Text section:
'''
Investigate how to remove dependency of OpenCV
The OpenCV is a dependency for docling-ibm-models(https://github.com/DS4SD/docling-ibm-models), where it is used to load and resize images for the TableFormer model.
Here are the places where opencv is called:
- tableformer/data_management/functional.py:resize()
- tableformer/data_management/tf_predictor.py:resize_img()
- tests/test_tf_predictor.py:test_tf_predictor()
Additionally in order to correctly evaluate the effect of replacing opencv with another image library, we should measure the impact at:
- TableFormer input tensors (image loading, normalization, resizing).
- TableFormer output predictions.
@nikos-livathinos I ran a quick test with Pillow.
'''
Exercises:
- a) Decide whether each statement agrees with the text about removing OpenCV: (i) OpenCV is used to load and resize images for the TableFormer model; (ii) every place that calls OpenCV sits under tableformer/data_management; (iii) the evaluation should look only at TableFormer output predictions. For each, answer yes or no and quote the deciding words.
- b) Write the next part of the text about removing OpenCV, picking up after its last sentence.

Supplied information:
'''
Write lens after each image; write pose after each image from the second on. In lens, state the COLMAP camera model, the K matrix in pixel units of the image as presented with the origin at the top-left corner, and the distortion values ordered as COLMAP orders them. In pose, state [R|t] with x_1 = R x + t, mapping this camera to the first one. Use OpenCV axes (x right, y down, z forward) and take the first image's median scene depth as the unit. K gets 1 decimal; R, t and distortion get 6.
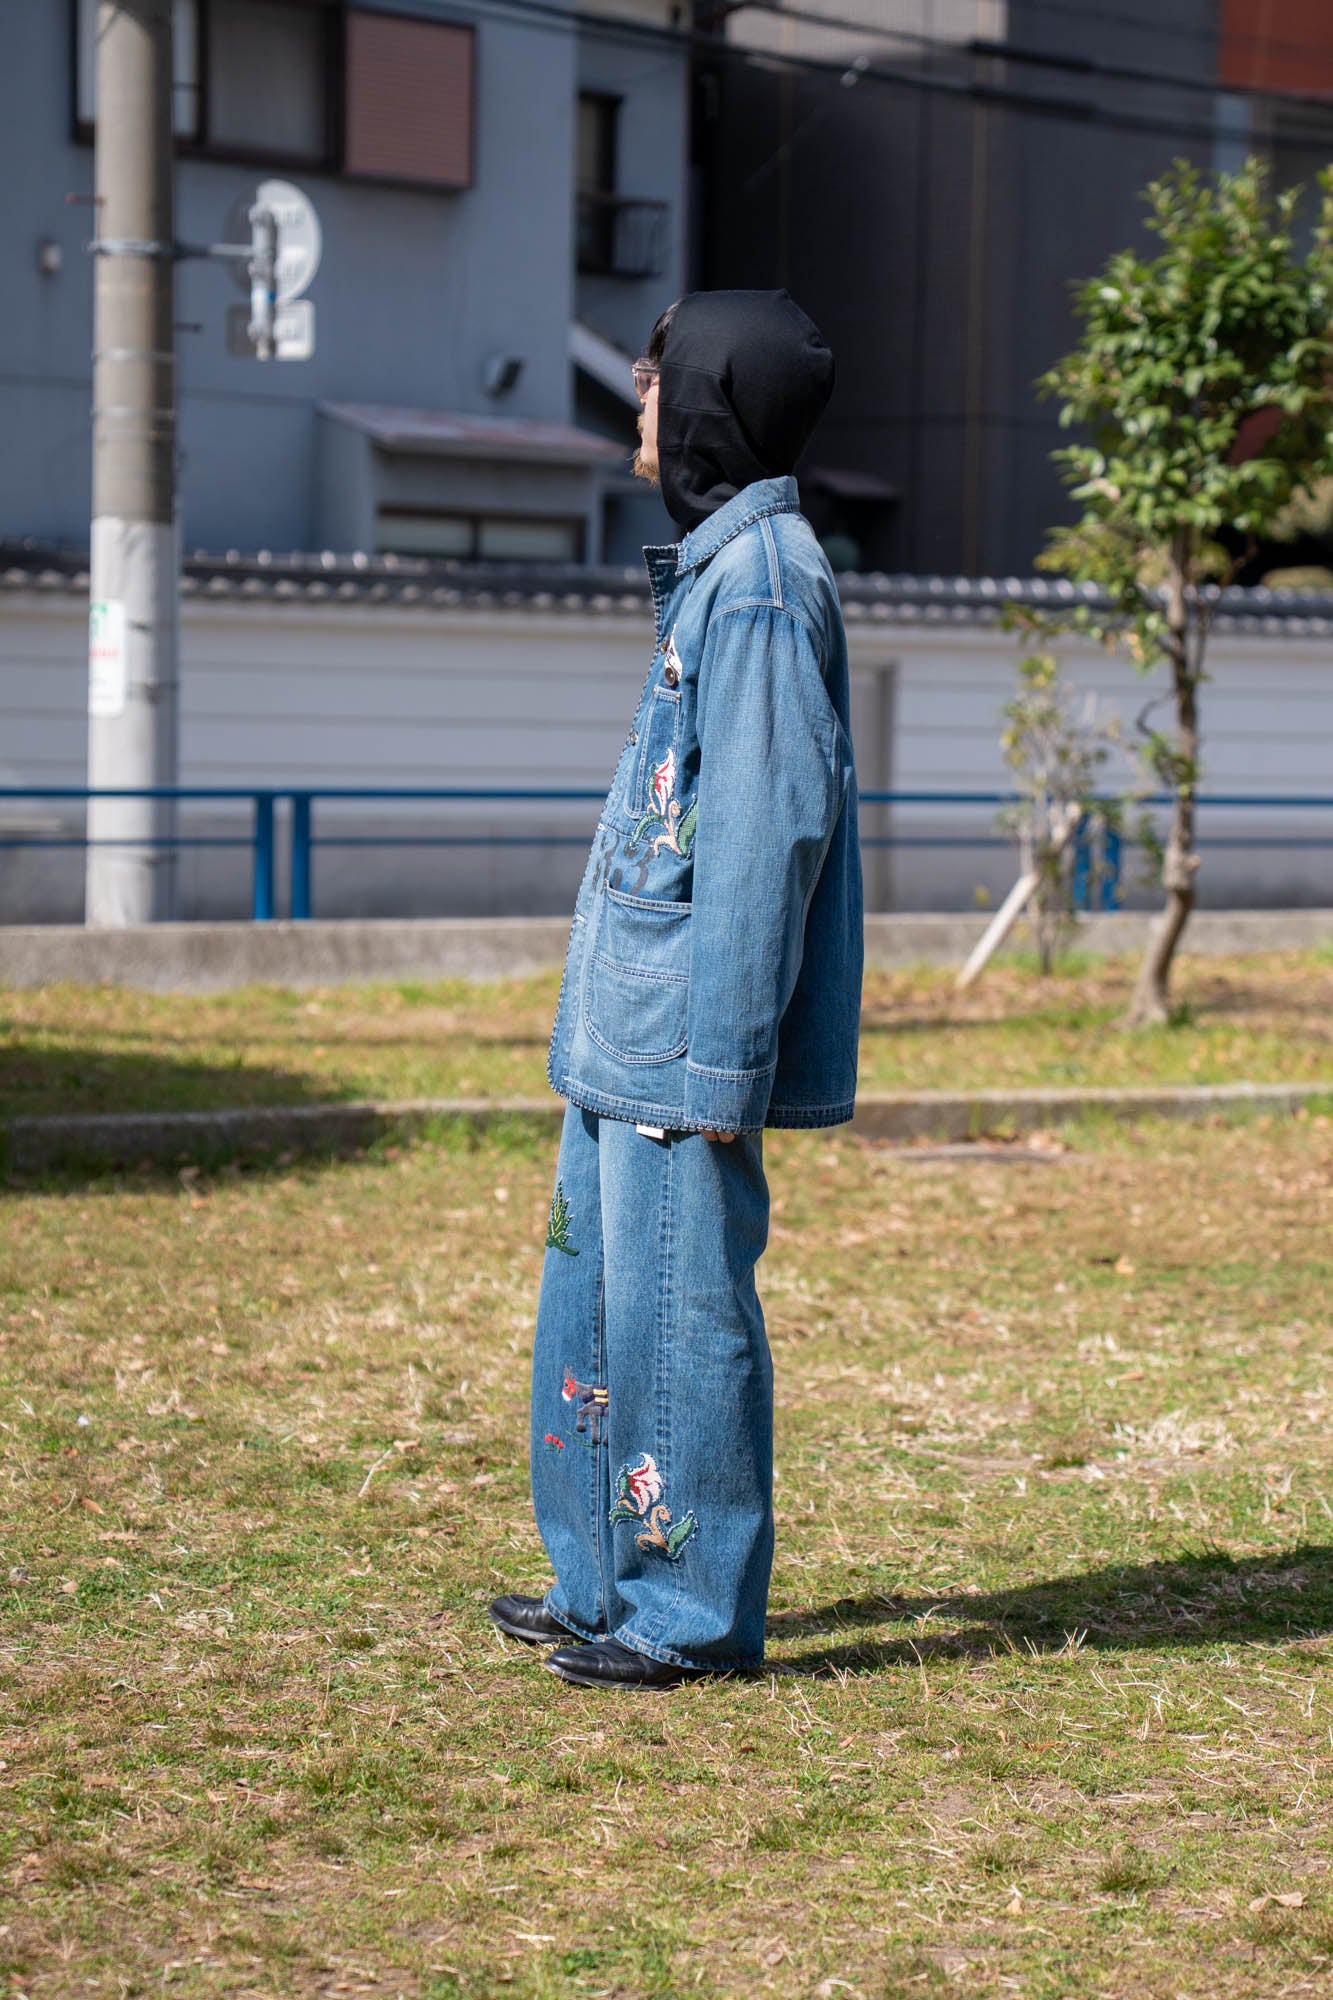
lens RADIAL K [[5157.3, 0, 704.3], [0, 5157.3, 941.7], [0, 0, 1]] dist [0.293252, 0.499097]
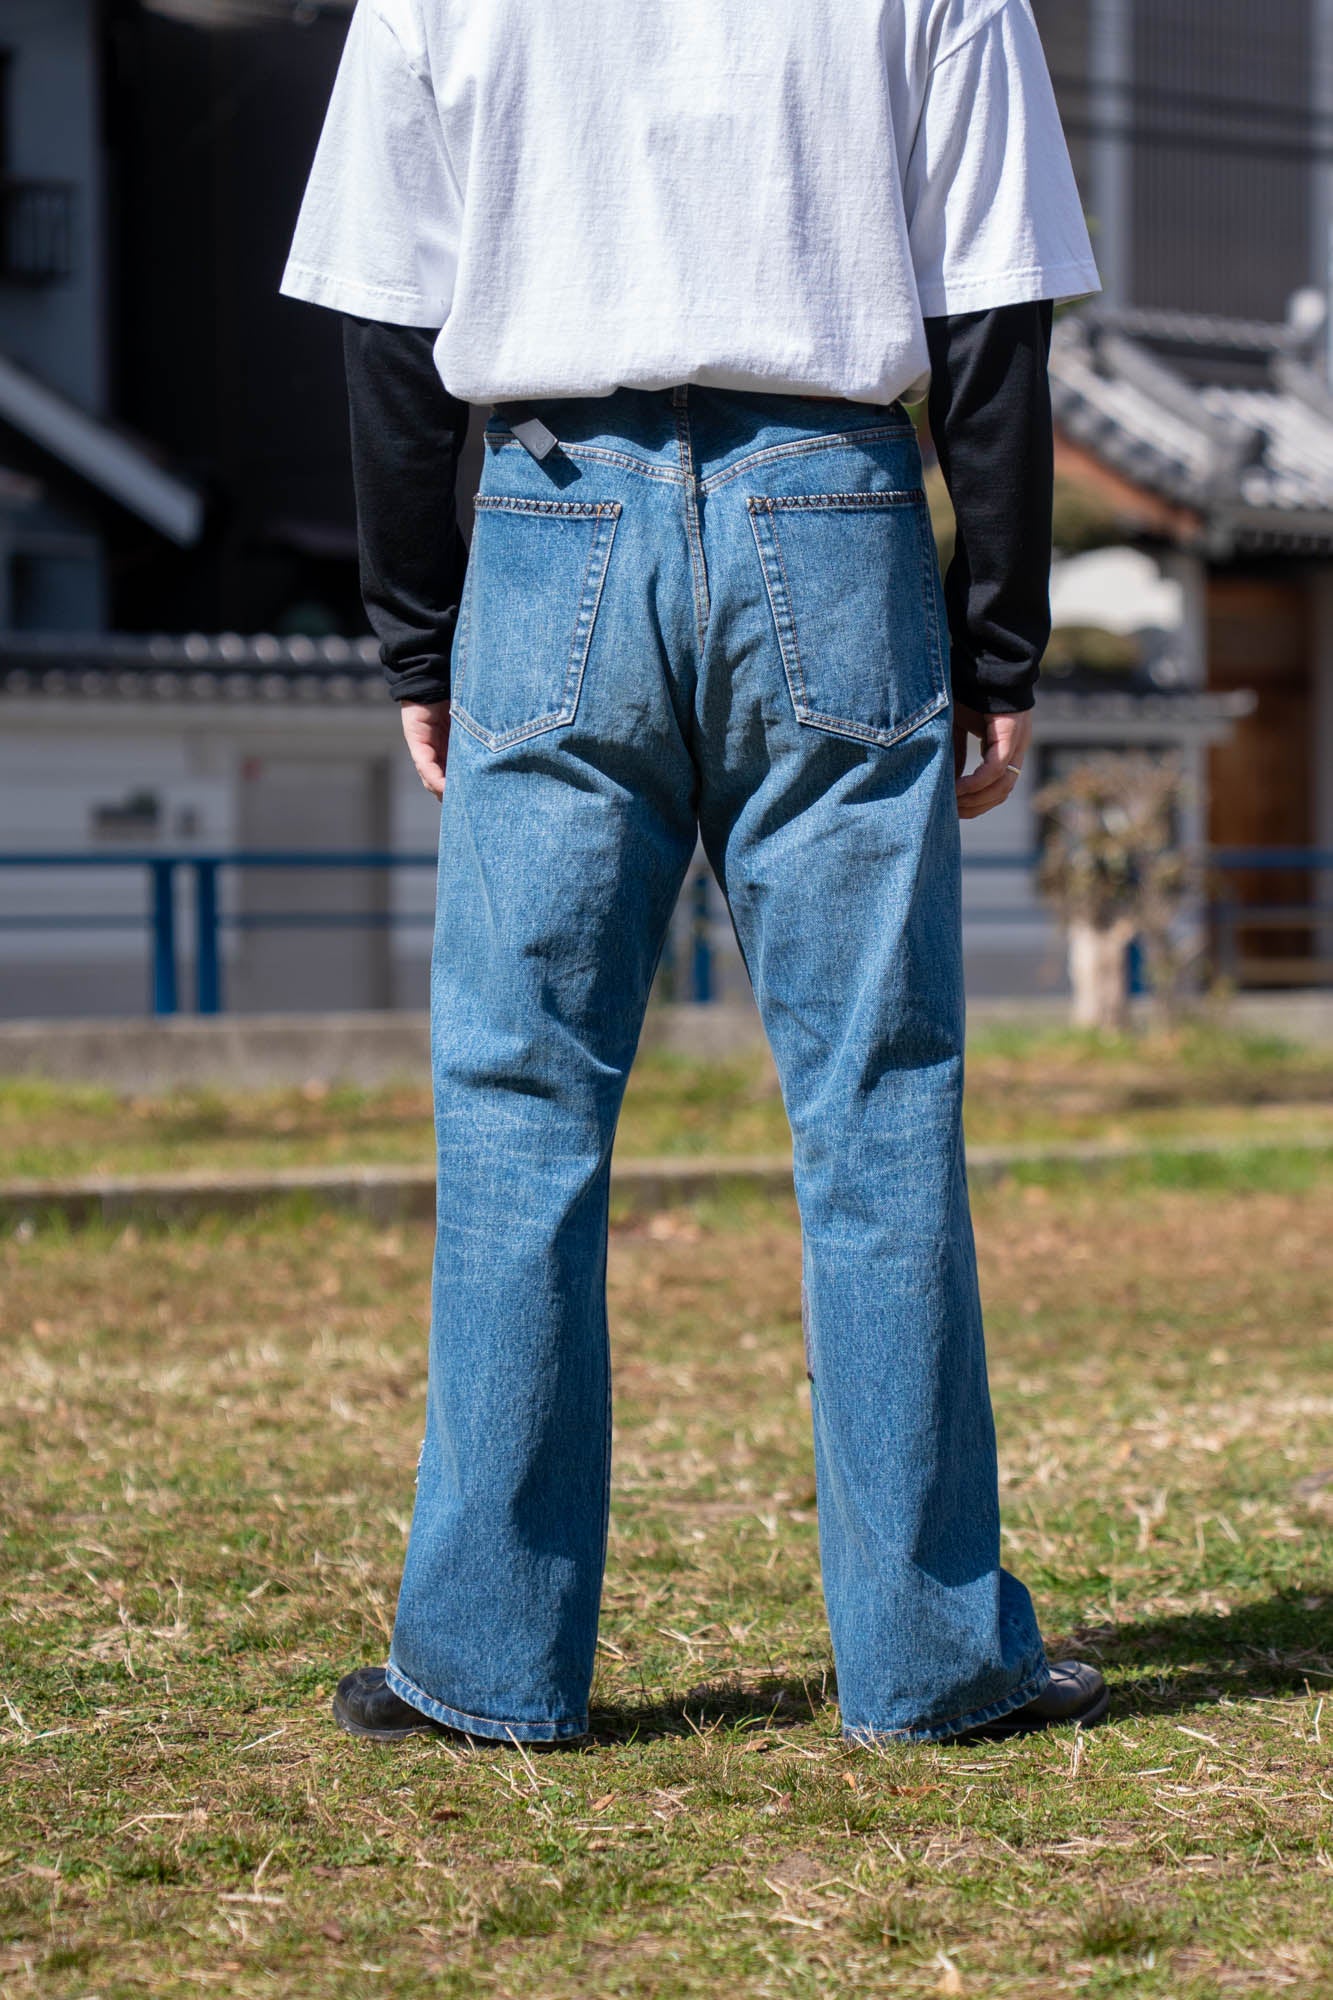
'''
Answer list:
- a)
(i) Yes: "where it is used to load and resize images for the TableFormer model."
(ii) No: "tests/test_tf_predictor.py:test_tf_predictor()"
(iii) No: "TableFormer input tensors (image loading, normalization, resizing)."

- b)
I created two functions to resize the image, one using Pillow and other using openCV. Both were given the same input image with the input type numpy.ndarray
Used python's timeit module for 100 runs Below are some performance numbers:
Avg time for OpenCV: 0.008613 seconds
Avg time for Pillow: 0.072365 seconds
Now, instead of numpy.ndarray if we provide the image file path as the input and open the image with Pillow directly, performance gets slightly better:
Avg time for Pillow: 0.067890 seconds
@sgonsal could you also try the same with torchvision.transforms.functional.resize?
With a torch.Tensor input, it relies on torch.nn.functional.interpolate: https://github.com/pytorch/vision/blob/cb9fdbf11f884b0501d1c23a48af258ab4acb57f/torchvision/transforms/_functional_tensor.py#L467
@pavel-denisov-fraunhofer Done.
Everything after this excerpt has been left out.